Clustering of NCDs risk factors seems to be more with growing age, among well-off, and in Dalits and Janajatis -known as the disadvantaged ethnic groups in Nepal. Previous studies from multiple other countries have also found that the clustering of risk factors becomes increasingly common with increasing age [4, 5, 34]. As Nepal has been witnessing a rapid increase in life expectancy and the median age of the population, the problems can escalate in the coming years [35]. The country may need additional investment in prevention as well as long term care for NCDs to cater to the need of the geriatric population. Moreover, NCDs are considered to have a serious impact on the economic growth of the country. Reducing NCDs by 5–10% is thus a development agenda rather than a health problem confining it under the jurisdiction of the health sector [36]. This calls for multisectoral actions with coordinated efforts of the health sector.
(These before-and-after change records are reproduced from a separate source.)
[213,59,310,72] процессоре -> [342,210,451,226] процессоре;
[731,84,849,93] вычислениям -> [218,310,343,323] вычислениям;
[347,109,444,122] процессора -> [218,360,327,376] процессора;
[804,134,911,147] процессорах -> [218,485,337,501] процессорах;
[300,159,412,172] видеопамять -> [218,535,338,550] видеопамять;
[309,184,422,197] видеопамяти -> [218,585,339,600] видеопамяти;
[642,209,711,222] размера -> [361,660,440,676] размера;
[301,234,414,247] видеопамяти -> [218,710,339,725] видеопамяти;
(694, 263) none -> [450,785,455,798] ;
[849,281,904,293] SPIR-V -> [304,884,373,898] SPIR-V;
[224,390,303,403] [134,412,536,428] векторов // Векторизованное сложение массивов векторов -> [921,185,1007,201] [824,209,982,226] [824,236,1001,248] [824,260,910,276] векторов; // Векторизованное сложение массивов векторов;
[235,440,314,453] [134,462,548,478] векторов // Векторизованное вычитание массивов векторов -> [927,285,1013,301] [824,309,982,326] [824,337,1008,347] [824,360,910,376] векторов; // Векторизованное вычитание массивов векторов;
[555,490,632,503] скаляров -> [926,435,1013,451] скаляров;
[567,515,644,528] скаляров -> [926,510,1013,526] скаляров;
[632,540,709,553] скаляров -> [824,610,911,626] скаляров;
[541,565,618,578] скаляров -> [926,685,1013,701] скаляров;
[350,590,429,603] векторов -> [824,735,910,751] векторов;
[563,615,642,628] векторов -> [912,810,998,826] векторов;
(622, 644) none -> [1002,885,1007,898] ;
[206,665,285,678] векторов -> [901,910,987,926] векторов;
Similarly, this study depicts the odds of clustering of NCDs risk factors higher among the wealthiest women which were also observed in the previous study in Bhutan [37]. Similar to individual risk factors like obesity and hypertension, the clustering of NCDs risk factors in the wealthier group can be linked with the adoption of a sedentary lifestyle. Similar factors might also be responsible for higher odds for the clustering of risk factors in province 1, province 3 and Gandaki province. Additionally, the pace of urbanization and westernization of dietary patterns might also have a role in the clustering of risk factors in specific provinces. Women who have a secondary level of education had a lower risk of clustering of NCDs risk factors which contradicts the findings from Bangladesh [38]. The difference in evidence may be due to differences in NCDs prevention and control contents in secondary level education. Furthermore, women involved in agriculture (self-employed), which generally involve vigorous physical activity, sector have low odds of clustering of NCDs risk factors. Vigorous physical activity is a protective factor against obesity and it is expected to reduce the risk of clustering NCDs risk factors [39].

Being cross-sectional in nature, the study does not establish causality. The NDHS 2016 mainly focused on maternal and child health issues, thus the NDHS did not measured other important biomarkers of NCDs risk such as elevated blood pressure, blood sugar and cholesterol level. The lack of information on biomarkers limited this to reveal the evidence around NCDs risk factors with sufficient depth.

Conclusion

Similar to most other NCD risk factors, clustering NCD risk factors seem to be more common in the richer segment of the population and higher age group among women. Nepal, that has been facing epidemiological transition with the increasing burden of NCDs while communicable diseases, maternal and neonatal conditions still bear the significant burden, need to make careful choices of the cost-effective interventions.